Madam C.J. Walker was born Sarah Breedlove on December 23, 1867 to Minerva and Owen Breedlove on the shores of the Mississippi River in Delta, Louisiana. Her parents were ex-slaves living on the Burney plantation in Delta and Sarah was the first child of their born in freedom. As a child, Sarah suffered much loss. Her mother died when she was only seven years old and though her father remarried rather quickly he also died before she turned eight. Because her family was poor, her educational opportunities were limited and she received little formal education.

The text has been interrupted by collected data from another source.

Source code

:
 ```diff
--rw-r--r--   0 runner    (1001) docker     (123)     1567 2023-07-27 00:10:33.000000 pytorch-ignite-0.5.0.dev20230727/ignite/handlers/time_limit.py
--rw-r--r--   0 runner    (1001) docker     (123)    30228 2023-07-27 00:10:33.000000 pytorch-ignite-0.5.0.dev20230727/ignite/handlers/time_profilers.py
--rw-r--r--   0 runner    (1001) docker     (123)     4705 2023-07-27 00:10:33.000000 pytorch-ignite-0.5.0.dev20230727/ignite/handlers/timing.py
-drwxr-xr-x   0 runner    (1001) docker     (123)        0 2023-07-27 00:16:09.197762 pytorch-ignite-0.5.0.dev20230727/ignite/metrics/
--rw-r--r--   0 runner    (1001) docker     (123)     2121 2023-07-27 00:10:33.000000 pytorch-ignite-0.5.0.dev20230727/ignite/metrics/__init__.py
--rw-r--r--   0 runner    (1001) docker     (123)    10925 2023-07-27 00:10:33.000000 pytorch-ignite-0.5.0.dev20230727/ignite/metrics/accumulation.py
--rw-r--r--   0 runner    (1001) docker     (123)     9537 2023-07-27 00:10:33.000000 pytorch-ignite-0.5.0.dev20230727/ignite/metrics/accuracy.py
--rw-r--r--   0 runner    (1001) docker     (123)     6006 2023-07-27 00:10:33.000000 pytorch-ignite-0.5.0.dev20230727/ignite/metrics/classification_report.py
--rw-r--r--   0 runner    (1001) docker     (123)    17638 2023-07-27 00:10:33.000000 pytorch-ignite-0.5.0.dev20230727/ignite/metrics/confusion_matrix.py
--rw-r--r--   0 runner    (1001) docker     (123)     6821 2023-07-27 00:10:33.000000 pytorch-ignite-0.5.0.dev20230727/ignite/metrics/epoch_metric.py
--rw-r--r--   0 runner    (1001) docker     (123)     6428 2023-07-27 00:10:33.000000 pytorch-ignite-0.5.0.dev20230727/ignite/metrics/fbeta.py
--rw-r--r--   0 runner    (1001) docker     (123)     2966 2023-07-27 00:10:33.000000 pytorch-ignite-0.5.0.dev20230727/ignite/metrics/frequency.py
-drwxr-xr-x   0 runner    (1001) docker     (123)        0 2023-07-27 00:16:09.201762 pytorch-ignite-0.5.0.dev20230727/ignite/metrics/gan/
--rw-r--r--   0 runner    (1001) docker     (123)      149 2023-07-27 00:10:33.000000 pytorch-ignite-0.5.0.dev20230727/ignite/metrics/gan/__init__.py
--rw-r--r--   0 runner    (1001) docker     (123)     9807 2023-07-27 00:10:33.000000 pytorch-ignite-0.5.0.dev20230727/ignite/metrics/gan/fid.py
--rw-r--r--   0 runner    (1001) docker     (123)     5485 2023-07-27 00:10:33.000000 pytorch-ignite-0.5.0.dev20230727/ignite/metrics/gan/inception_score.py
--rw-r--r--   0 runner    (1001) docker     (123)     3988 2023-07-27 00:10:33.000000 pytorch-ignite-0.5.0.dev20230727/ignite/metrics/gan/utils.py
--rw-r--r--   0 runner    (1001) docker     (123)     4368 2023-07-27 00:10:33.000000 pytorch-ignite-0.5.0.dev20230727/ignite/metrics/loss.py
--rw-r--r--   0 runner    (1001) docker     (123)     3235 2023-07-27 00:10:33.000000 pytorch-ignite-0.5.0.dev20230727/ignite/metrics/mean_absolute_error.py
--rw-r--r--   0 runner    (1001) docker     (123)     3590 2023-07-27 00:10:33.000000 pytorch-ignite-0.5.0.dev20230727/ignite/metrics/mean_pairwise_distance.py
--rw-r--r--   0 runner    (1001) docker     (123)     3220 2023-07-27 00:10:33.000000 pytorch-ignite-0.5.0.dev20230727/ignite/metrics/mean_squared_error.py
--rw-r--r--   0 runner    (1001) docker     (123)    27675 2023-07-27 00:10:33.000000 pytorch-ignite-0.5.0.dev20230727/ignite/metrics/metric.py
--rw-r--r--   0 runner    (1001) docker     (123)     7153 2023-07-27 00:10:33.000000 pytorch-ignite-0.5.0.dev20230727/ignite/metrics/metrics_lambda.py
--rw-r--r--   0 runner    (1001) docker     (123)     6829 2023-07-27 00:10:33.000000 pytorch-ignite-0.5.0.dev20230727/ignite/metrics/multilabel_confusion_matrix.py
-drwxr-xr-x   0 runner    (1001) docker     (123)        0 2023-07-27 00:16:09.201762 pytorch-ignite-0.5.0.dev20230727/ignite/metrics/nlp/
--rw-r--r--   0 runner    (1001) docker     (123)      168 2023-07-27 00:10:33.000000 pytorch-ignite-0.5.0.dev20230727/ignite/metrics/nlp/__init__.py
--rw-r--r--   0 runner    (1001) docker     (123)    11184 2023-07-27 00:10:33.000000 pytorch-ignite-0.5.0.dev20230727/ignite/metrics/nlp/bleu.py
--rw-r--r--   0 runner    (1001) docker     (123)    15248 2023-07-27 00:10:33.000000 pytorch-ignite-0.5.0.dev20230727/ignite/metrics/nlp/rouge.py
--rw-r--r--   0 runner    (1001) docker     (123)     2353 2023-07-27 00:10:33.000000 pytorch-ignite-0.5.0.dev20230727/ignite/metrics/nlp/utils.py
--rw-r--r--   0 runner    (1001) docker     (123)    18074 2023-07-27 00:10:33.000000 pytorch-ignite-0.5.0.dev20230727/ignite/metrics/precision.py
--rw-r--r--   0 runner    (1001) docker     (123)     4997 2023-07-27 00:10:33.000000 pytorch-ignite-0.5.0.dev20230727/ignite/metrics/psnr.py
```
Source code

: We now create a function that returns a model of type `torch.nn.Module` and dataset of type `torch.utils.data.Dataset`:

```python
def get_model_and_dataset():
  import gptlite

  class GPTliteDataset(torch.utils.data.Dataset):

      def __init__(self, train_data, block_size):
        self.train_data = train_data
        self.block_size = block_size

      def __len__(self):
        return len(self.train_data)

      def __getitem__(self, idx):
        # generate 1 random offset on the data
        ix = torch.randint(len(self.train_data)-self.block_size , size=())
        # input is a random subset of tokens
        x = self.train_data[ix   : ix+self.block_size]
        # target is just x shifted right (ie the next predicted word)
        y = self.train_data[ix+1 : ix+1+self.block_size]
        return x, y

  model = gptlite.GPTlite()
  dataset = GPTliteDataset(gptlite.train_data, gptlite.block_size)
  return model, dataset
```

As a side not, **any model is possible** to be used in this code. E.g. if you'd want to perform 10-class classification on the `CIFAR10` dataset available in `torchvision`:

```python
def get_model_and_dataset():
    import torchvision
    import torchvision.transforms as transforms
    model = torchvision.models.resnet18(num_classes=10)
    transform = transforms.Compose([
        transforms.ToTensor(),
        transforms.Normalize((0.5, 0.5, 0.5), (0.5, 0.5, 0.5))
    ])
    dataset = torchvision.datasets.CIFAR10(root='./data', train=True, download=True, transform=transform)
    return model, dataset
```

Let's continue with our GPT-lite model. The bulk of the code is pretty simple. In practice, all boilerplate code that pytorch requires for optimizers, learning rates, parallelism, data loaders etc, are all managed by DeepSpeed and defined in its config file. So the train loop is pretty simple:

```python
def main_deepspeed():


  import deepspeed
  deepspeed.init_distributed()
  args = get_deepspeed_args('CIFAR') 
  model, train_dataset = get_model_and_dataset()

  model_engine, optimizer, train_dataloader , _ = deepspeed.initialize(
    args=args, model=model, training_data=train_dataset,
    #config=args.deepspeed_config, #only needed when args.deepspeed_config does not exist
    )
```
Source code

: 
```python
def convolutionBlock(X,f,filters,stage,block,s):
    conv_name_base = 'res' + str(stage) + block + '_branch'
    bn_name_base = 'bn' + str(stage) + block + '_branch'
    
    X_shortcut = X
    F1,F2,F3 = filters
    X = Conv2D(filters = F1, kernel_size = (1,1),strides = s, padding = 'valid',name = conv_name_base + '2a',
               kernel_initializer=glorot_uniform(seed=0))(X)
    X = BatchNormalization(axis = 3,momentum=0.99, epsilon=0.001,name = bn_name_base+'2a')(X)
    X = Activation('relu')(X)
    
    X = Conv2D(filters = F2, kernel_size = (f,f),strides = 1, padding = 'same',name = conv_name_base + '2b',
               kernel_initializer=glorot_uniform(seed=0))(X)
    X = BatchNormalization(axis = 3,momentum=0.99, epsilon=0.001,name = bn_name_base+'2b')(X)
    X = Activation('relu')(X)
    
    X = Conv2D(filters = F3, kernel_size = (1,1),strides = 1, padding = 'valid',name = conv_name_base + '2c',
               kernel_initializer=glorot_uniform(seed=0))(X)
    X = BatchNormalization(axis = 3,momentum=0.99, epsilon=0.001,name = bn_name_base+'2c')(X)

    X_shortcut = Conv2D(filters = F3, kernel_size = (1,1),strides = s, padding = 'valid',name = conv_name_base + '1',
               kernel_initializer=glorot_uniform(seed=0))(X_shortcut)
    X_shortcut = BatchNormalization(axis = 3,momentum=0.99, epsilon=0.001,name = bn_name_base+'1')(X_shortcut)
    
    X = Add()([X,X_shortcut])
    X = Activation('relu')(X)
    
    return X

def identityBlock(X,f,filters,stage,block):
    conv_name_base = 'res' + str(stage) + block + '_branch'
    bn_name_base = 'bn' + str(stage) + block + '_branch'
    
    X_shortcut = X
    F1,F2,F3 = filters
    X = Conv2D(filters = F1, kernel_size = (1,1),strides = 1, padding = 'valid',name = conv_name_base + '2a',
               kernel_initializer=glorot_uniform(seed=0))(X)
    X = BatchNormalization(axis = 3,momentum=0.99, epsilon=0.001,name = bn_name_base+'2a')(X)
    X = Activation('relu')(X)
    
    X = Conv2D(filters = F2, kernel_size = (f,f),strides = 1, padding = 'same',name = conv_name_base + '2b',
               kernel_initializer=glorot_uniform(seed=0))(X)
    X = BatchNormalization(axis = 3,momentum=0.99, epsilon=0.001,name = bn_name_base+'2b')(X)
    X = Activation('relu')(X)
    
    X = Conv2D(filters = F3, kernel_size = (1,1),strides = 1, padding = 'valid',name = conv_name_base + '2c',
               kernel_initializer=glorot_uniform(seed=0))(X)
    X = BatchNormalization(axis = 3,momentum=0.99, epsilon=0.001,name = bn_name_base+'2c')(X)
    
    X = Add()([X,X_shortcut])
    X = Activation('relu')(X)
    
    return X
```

When she was a mere fourteen years old, Sarah married Moses McWilliams so that she might have a home. Making their home in Vicksburg, together they had one daughter, A’Lelia who was born in 1885. Moses died in 1887, leaving the widowed Sarah to provide for her family. She moved with her daughter to St. Louis, Missouri. For the next eighteen years Sarah supported herself and her daughter by obtaining work as a washerwoman.

In 1905, while still living in St. Louis, Sarah had an idea to begin a cosmetics business. She began to develop a hair care and grooming system for African-American women that would heal scalp disease through more frequent shampooing, massage, and an application of her special ointment. She also devised a method for these women to straighten their hair. Before this time African-American women who wanted to de-kink their hair had to iron it with a flat iron with their hair placed on a flat surface. Sarah devised a system to straighten hair that used her hair softener with the aid of a straightening comb.

Encouraged by her success in St. Louis selling her cosmetics and method, Sarah moved to Denver Colorado in July, 1905 where she was joined by her close friend C.J. Walker, a newspaperman. They were married six months later and though they divorced six years later, she kept the name that became famous.

Madam Walker sold her cosmetics and method door-to-door, giving demonstrations to the women of Denver. She also enlisted the help of other women hired as agent-operators to sell her products. These women became known as “hair culturists” and “scalp specialists”. Walker required her agents to sign a contract binding them to a hygienic regimen and in her meetings with them she stressed the importance of cleanliness and attractiveness as an aid to self-respect and racial advancement.

With others selling her method and product for her, Madam Walker was able to concentrate her efforts on the instruction of her methods and on the manufacture of her product line. In 1910 she built a plant in Indianapolis, Indiana that would serve as a center of the Walker enterprises. The company had many branches including the Walker College of Hair Culture and Walker Manufacturing Company, remained in business until it was sold in 1985. The Madame C.J. Walker Manufacturing Company provided employment for over three thousand people and Walker herself claimed that her multi-level sales force had over 20,000 agents by 1919.

Madam Walker was a generous donor to black charities and was active in black philanthropic work. In fact, she made the largest single donation to the National Association of Colored Women’s effort to buy the home of Frederick Douglass to be preserved as a museum. She also contributed generously to such organizations as the Y.M.C.A. of Indianapolis, the National Association of Colored People and to several organizations that provided help to the needy in Indianapolis and scholarships for young men and women at the Tuskegee Institute. Sarah also encouraged her employees in their own community philanthropic work, giving cash prizes to the groups of agents that did the largest amount of community work.

At the height of her success, Madam Walker was diagnosed with hypertension and doctors suggested she reduce her activity level. Nevertheless, Sarah did not heed their advice and continued her busy schedule. She soon became ill and died on May 25, 1919 as a result of chronic interstitial nephritis, kidney failure, and hypertension. Despite her impoverished beginnings, Madam C.J. Walker became known as the wealthiest African-American woman of her time and, to her credit, she used her prominent position to fight against racial discrimination and her substantial fortune to support civic, educational, and social agencies to aid her fellow African-Americans.